> [Passage to read]

***

It’s a bit unnerving to have one’s quietest and most urgent fears sung through a megaphone by a group of performers wearing giant orange toads strapped to their heads (commemorating the now-extinct Golden Toad), but therein, perhaps, lies the power of the Extinction Rebellion. The movement attracts people who want to fully grapple with the horrifying implications of scientific data about our climate, carrying the assumption that this will eventually appeal to a critical mass. The most recent IPCC report warned that CO2 emissions would have to plummet dramatically over the next 12 years in order to limit global warming to 1.5 degrees celsius, a push that would require “rapid, far-reaching and unprecedented changes in all aspects of society.” Even at our current 1 degree of warming, things are getting rather grim: an ongoing record-breaking heat wave in Australia, recent deadly fires across the Northern hemisphere, the reverberating astronomical death toll of Hurricane Maria, an “insect apocalypse,” mass migrations across the globe.

“The science is so bad that you don’t really have to know too much,” Gregory Schwedock, a New York-based Extinction Rebellion organizer, tells Rolling Stone. “Just having the broad picture is enough, because we are so far behind, we are so fucked.”

The Extinction Rebellion (or XR) is a grassroots direct action movement that kicked off in the UK in October 2018, gaining international attention and the backing of people like Naomi Klein, Noam Chomsky and Bill McKibben after thousands of protesters shut down five London bridges in a highly publicized act of civil disobedience. Since then, over 200 Extinction Rebellion outposts have emerged around the world. The IPCC report’s findings have spurred less legally-risky action, as well: the “Green New Deal” championed by the Sunrise Movement and Rep. Alexandria Ocasio-Cortez has become a must-endorse policy for progressive Democrats, tens of thousands of students inspired by 16-year-old activist Greta Thunberg have walked out of classrooms in Germany, Belgium, Switzerland, Australia and elsewhere over the past few weeks to protest climate inaction and 70,000 people marched in Brussels on Sunday.

After five weeks of rapidfire organizing, Saturday’s demonstration was slated to be part of the build-up to an international week of action in April, and a coming-out event, of sorts, for growing chapters in cities across the U.S.

I think that people need to see other people putting themselves on the line as much as possible,” says Megan Marohn, 39, a teacher from Troy, New York, who’d come down to participate in “Rebellion Day 1.” “We’re in dire circumstances,” she adds, citing a recent New York Times report that oceans are heating up 40 percent faster than expected.

Or, as Leah Francis, a national XR organizer based in Portland, Oregon, put during a phone call, “We are all going to die, and we need to shout it from the rooftops.”

According to Francis, organizers in the U.S. are still tailoring the UK’s model. “Our intention is to provoke an uprising on a scale that’s never been seen before in the U.S., a national coordinated economic and government disruption that will be maintained until the government is forced to negotiate with us.”

Utilizing strictly nonviolent tactics and operating within a largely decentralized structure, the Extinction Rebellion has three ambitious demands: to push governments to communicate the truth of the ecological crisis to the public, to reduce carbon emissions to net zero by 2025 and to allow the formation of a democratic “citizens assembly” to oversee the massive changes this would necessitate. The New York City chapter of XR also includes a demand for climate justice, or “a just transition that prioritizes the most vulnerable people and indigenous sovereignty.”

***

> [Dataset extract]

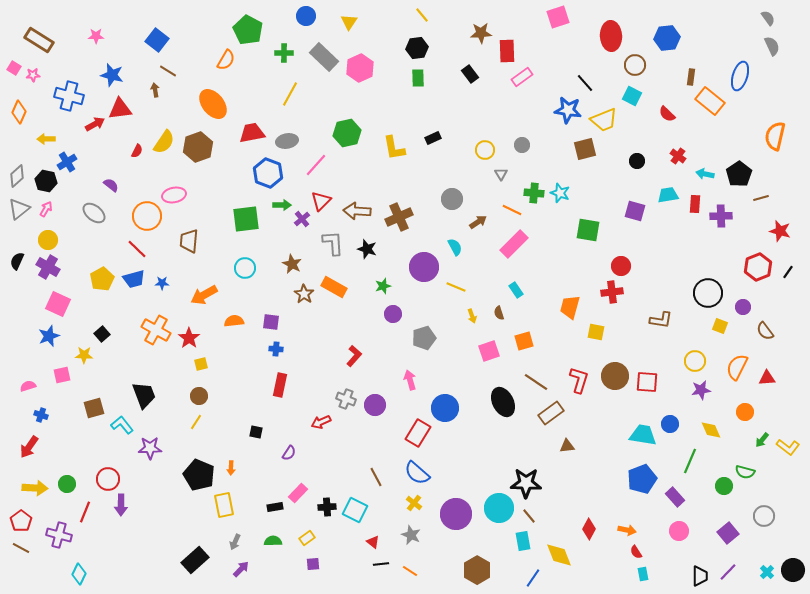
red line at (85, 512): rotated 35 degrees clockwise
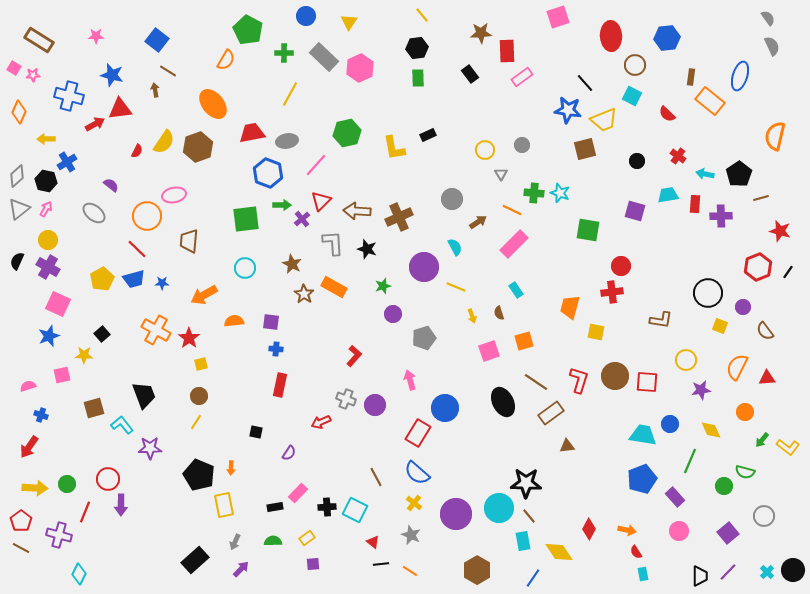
black rectangle at (433, 138): moved 5 px left, 3 px up
yellow circle at (695, 361): moved 9 px left, 1 px up
yellow diamond at (559, 555): moved 3 px up; rotated 12 degrees counterclockwise
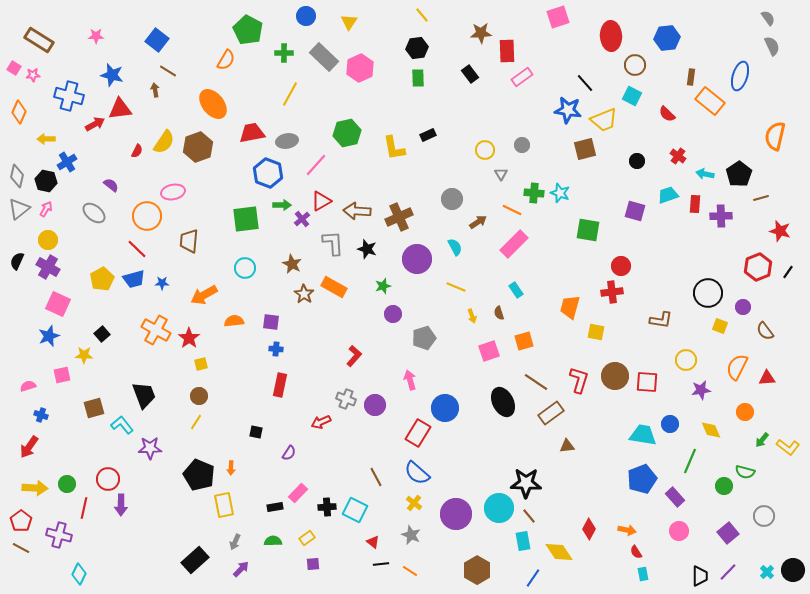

***

By what year does the Extinction Rebellion, according to the article about the movement, demand that carbon emissions be reduced to net zero?

> [Answer to the exercise] 2025